Supplied data START

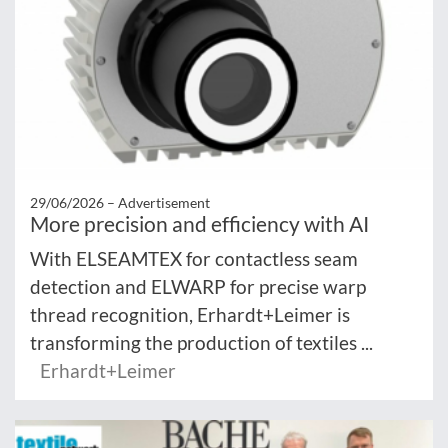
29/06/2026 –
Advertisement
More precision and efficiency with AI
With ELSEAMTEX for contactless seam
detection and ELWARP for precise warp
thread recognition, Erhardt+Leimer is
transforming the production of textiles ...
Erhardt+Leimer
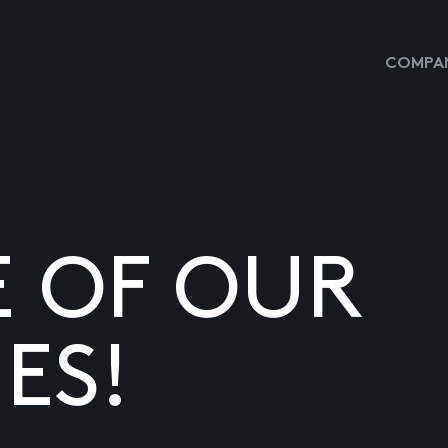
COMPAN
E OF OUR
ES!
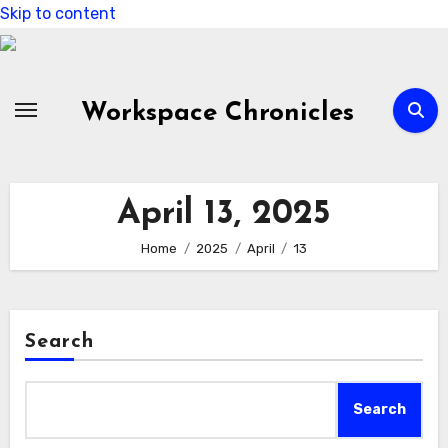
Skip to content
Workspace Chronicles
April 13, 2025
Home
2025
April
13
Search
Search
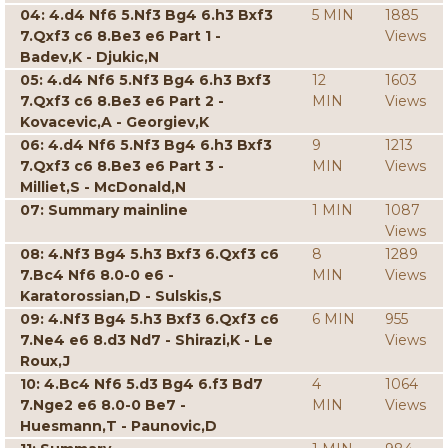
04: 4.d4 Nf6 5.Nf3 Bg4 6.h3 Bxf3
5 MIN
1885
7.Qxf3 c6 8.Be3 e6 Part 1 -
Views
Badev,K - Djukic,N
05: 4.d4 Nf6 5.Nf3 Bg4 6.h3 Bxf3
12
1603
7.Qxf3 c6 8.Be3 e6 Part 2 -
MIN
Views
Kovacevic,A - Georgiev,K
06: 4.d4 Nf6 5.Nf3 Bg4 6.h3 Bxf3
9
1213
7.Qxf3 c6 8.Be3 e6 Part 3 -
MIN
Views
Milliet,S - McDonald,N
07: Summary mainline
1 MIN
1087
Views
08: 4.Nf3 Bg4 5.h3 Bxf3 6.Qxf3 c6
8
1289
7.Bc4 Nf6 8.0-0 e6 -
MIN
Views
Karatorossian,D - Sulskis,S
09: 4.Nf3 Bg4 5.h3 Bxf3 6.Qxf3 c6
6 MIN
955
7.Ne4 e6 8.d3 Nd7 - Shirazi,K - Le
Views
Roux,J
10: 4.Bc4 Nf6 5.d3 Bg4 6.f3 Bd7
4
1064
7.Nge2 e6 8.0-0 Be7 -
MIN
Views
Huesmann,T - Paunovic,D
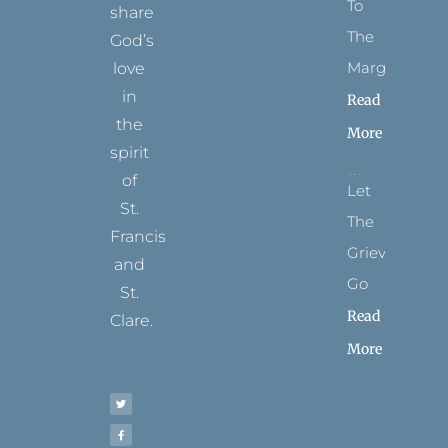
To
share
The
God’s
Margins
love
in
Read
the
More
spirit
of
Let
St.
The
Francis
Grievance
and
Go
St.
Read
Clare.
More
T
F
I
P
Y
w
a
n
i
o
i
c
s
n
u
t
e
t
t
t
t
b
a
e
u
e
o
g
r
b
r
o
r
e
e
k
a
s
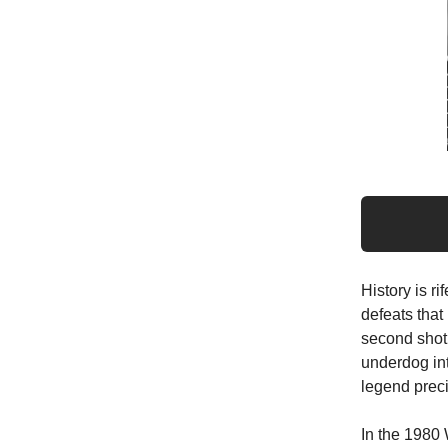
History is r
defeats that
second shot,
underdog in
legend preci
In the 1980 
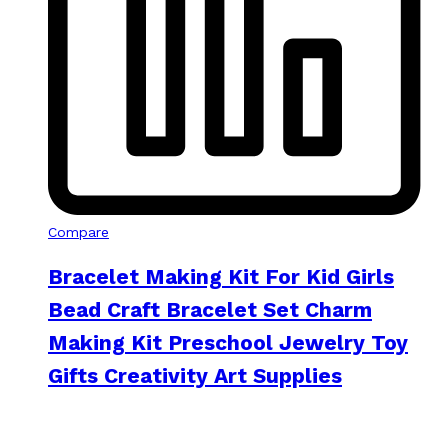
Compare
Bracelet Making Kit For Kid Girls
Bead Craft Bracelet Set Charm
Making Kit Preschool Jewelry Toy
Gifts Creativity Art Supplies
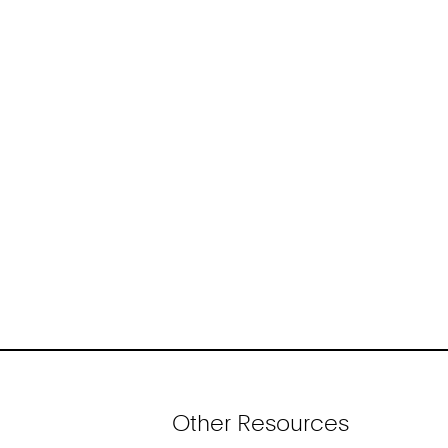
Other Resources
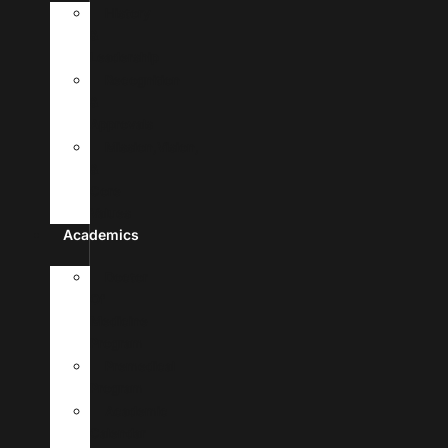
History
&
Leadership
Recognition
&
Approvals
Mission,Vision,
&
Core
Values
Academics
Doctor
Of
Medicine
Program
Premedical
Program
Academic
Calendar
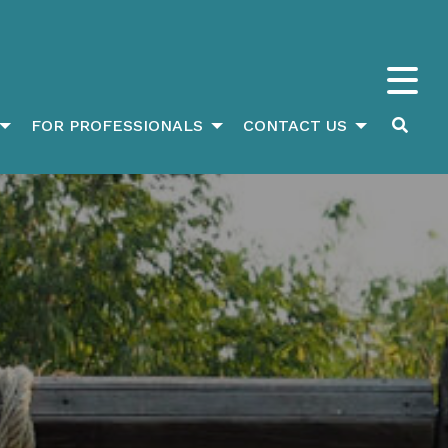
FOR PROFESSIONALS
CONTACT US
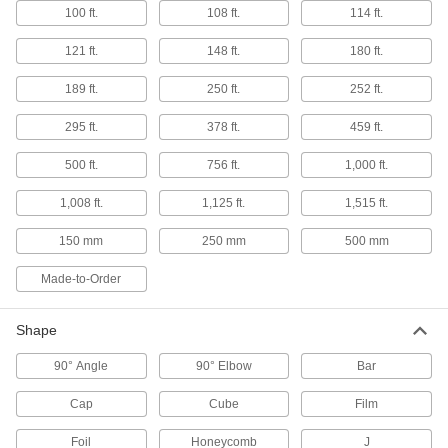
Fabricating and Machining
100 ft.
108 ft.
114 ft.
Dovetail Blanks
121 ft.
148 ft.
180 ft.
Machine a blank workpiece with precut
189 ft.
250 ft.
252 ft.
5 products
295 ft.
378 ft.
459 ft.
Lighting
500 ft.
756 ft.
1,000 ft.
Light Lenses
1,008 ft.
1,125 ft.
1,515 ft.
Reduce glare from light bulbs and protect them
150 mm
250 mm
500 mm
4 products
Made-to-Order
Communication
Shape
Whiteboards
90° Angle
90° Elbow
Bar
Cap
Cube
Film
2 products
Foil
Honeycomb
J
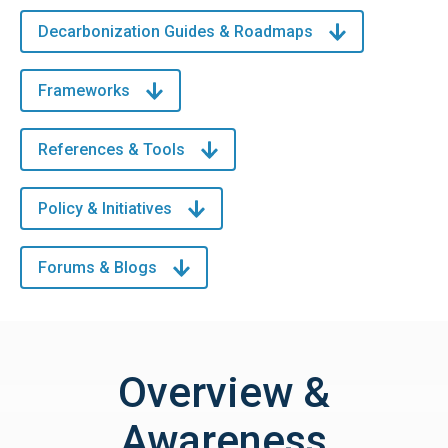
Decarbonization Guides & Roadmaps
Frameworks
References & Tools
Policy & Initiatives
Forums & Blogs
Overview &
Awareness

Supplied data END

Work required:
Copy the lines exactly as they appear from the opening of the entries above through the line with "History is r", excluding all pictures.

Answer space:
29/06/2026 –
Advertisement
More precision and efficiency with AI
With ELSEAMTEX for contactless seam
detection and ELWARP for precise warp
thread recognition, Erhardt+Leimer is
transforming the production of textiles ...
Erhardt+Leimer
COMPAN
E OF OUR
ES!
Skip to content
Workspace Chronicles
April 13, 2025
Home
2025
April
13
Search
Search
04: 4.d4 Nf6 5.Nf3 Bg4 6.h3 Bxf3
5 MIN
1885
7.Qxf3 c6 8.Be3 e6 Part 1 -
Views
Badev,K - Djukic,N
05: 4.d4 Nf6 5.Nf3 Bg4 6.h3 Bxf3
12
1603
7.Qxf3 c6 8.Be3 e6 Part 2 -
MIN
Views
Kovacevic,A - Georgiev,K
06: 4.d4 Nf6 5.Nf3 Bg4 6.h3 Bxf3
9
1213
7.Qxf3 c6 8.Be3 e6 Part 3 -
MIN
Views
Milliet,S - McDonald,N
07: Summary mainline
1 MIN
1087
Views
08: 4.Nf3 Bg4 5.h3 Bxf3 6.Qxf3 c6
8
1289
7.Bc4 Nf6 8.0-0 e6 -
MIN
Views
Karatorossian,D - Sulskis,S
09: 4.Nf3 Bg4 5.h3 Bxf3 6.Qxf3 c6
6 MIN
955
7.Ne4 e6 8.d3 Nd7 - Shirazi,K - Le
Views
Roux,J
10: 4.Bc4 Nf6 5.d3 Bg4 6.f3 Bd7
4
1064
7.Nge2 e6 8.0-0 Be7 -
MIN
Views
Huesmann,T - Paunovic,D
To
share
The
God’s
Margins
love
in
Read
the
More
spirit
of
Let
St.
The
Francis
Grievance
and
Go
St.
Read
Clare.
More
T
F
I
P
Y
w
a
n
i
o
i
c
s
n
u
t
e
t
t
t
t
b
a
e
u
e
o
g
r
b
r
o
r
e
e
k
a
s
History is r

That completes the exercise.